=== Extracted data ===
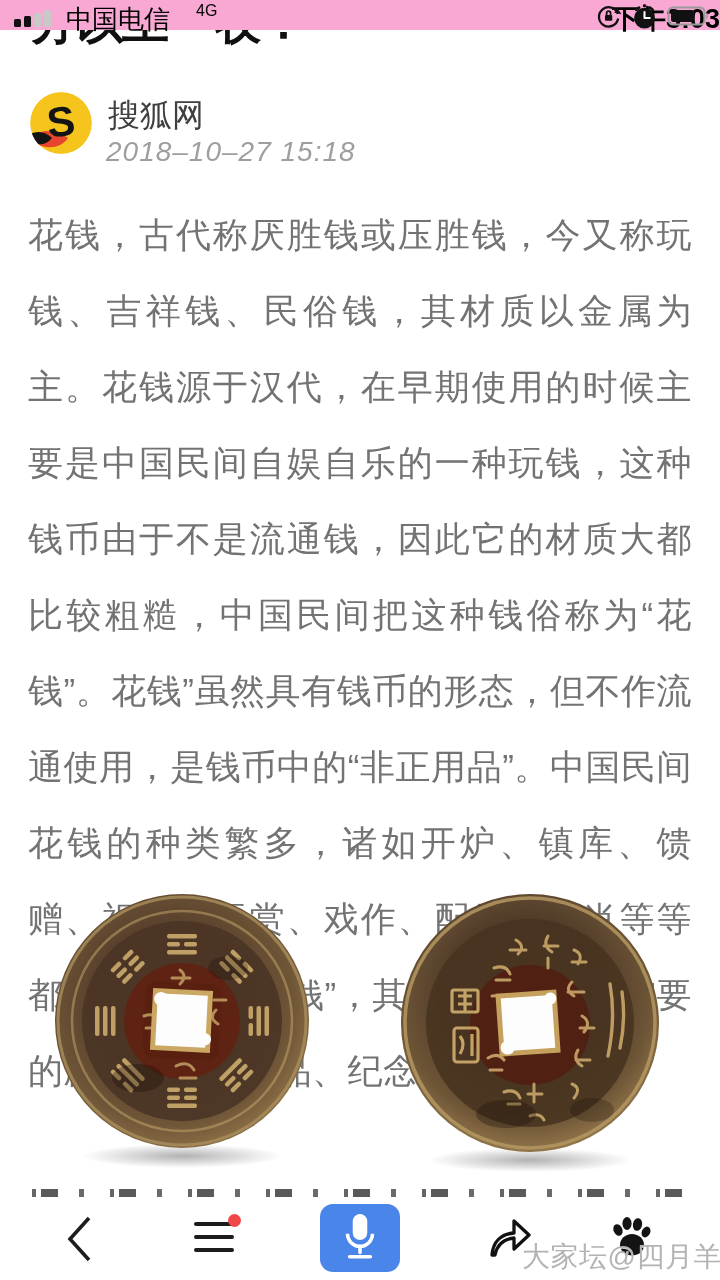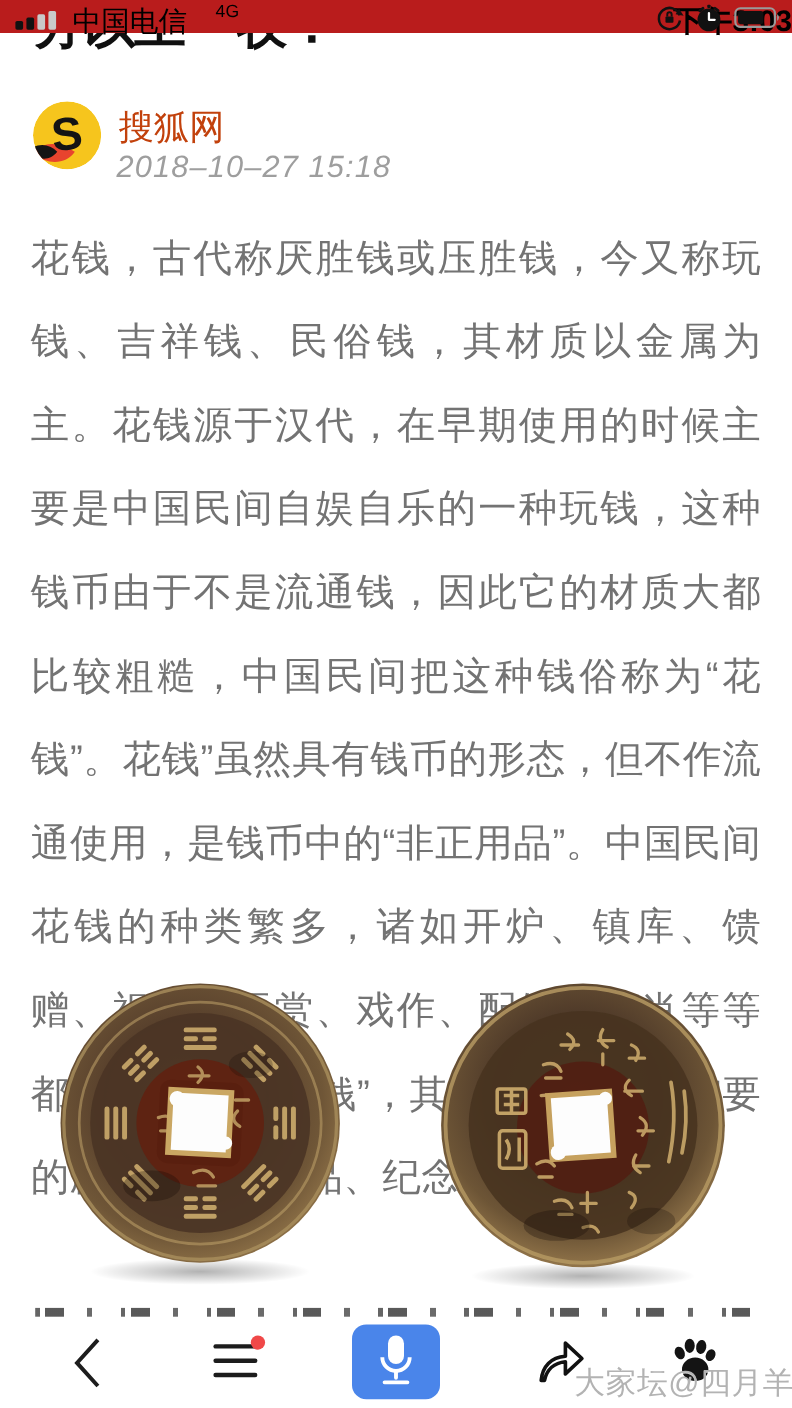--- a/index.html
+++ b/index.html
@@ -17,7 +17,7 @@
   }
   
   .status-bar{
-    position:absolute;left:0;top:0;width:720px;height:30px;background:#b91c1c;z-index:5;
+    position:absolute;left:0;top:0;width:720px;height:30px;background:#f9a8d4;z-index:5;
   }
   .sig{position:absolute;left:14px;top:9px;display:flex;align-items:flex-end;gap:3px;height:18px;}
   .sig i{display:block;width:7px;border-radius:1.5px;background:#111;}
===
=== Extracted data ===
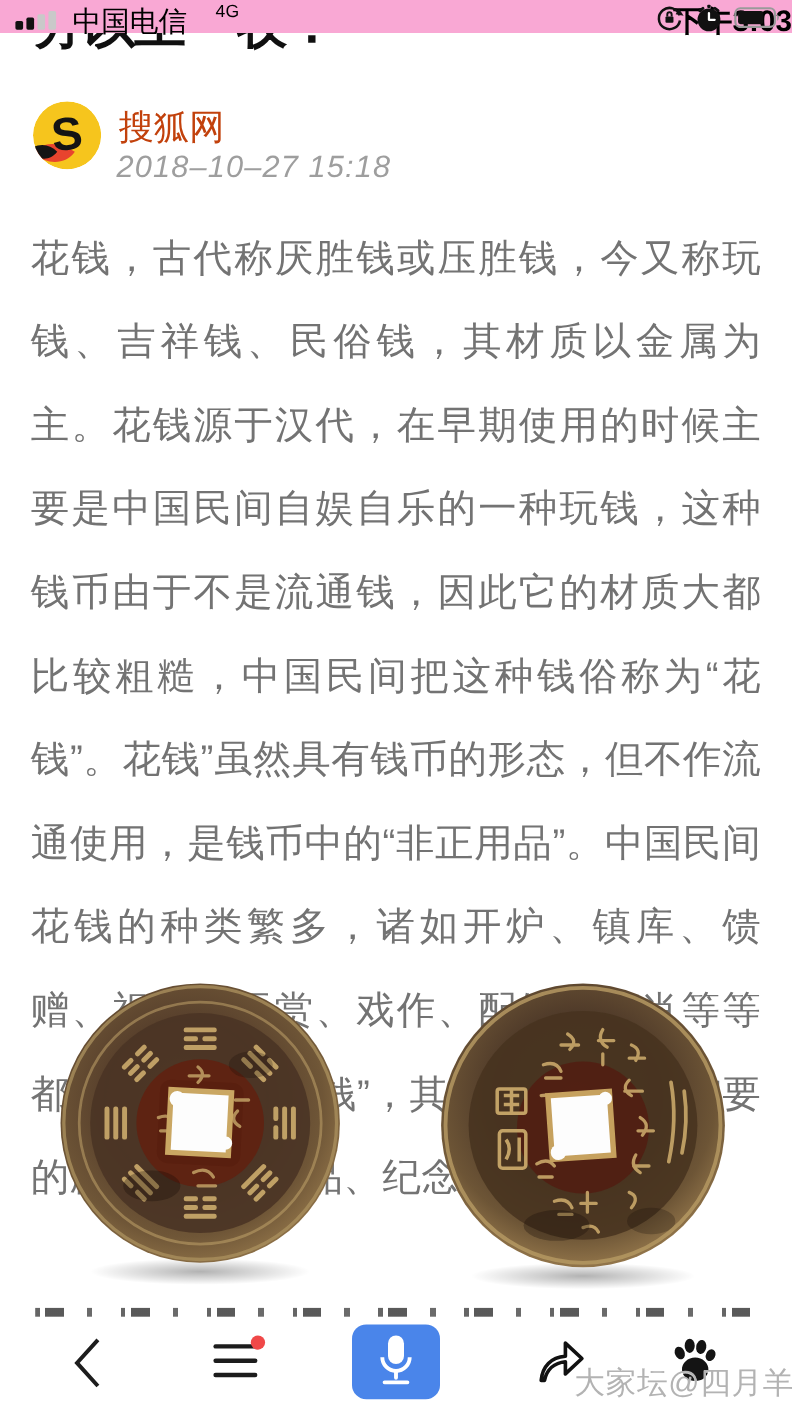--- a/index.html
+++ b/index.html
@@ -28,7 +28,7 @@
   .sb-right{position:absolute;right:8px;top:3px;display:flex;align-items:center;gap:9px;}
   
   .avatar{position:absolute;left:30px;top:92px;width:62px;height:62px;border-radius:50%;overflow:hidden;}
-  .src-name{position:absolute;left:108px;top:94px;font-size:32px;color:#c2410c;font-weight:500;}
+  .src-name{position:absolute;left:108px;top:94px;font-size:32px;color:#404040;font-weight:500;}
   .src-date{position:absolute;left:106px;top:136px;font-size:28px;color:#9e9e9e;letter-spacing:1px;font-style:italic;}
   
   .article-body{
===
=== Extracted data ===
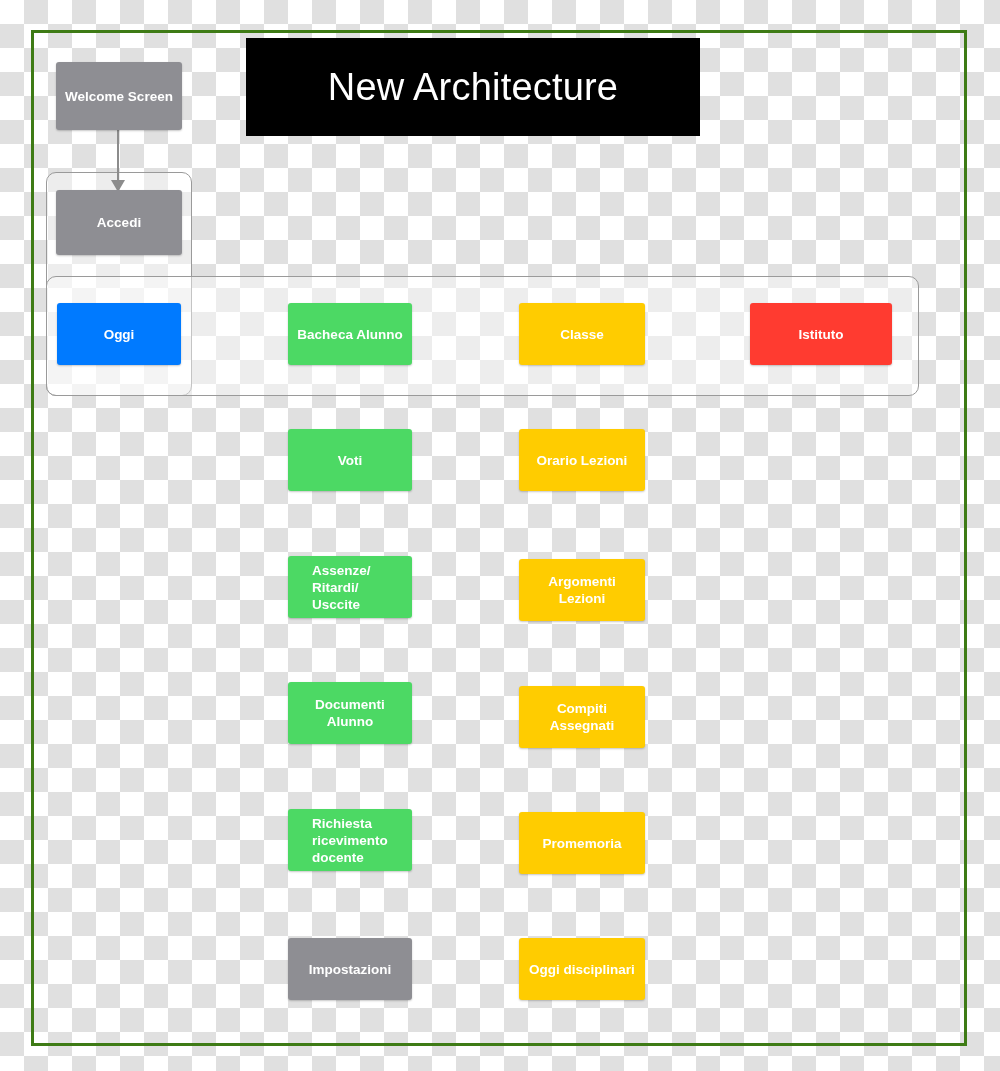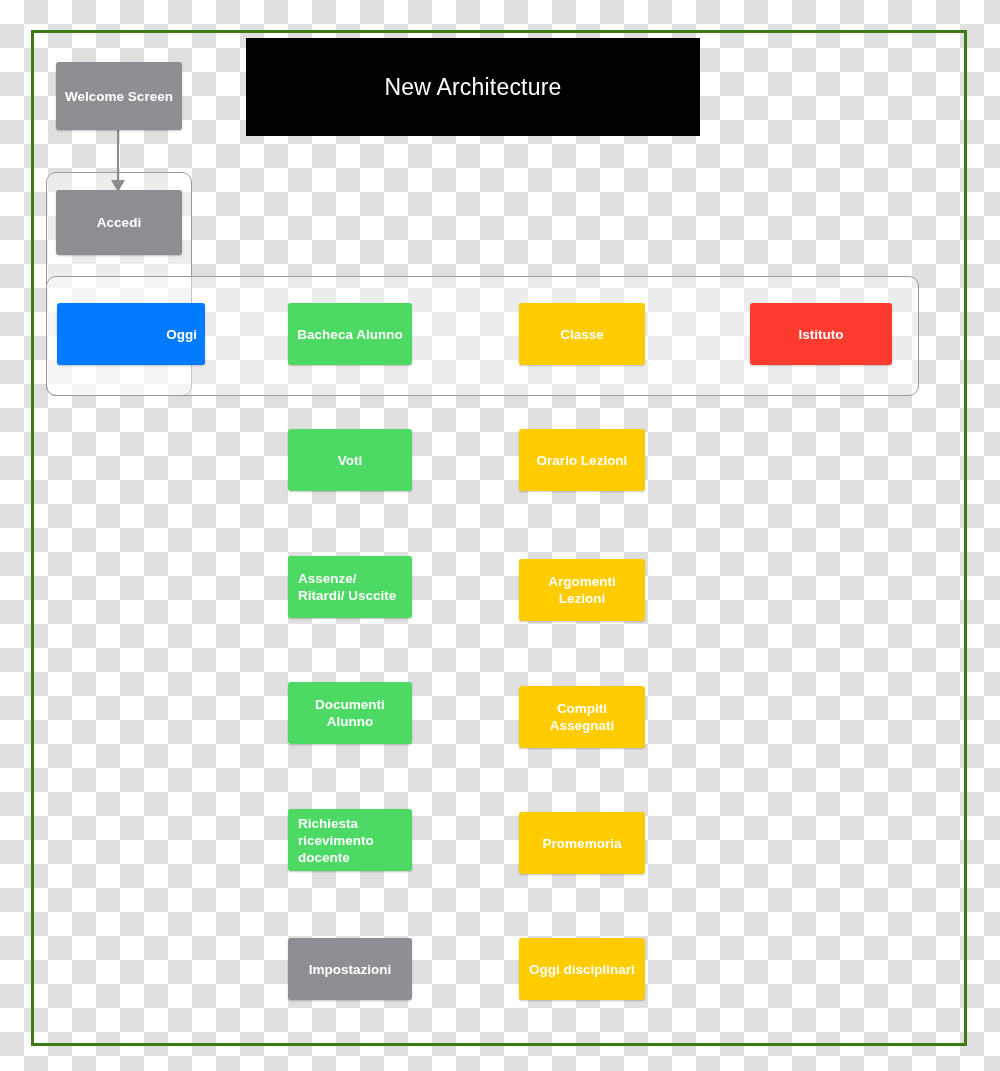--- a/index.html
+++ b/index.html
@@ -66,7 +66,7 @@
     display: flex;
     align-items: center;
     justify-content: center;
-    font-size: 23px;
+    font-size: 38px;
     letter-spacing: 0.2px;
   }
===
For each line above that contains the word "name", give the line as it is written.

__Expected answer__.
-  .src-name{position:absolute;left:108px;top:94px;font-size:32px;color:#c2410c;font-weight:500;}
+  .src-name{position:absolute;left:108px;top:94px;font-size:32px;color:#404040;font-weight:500;}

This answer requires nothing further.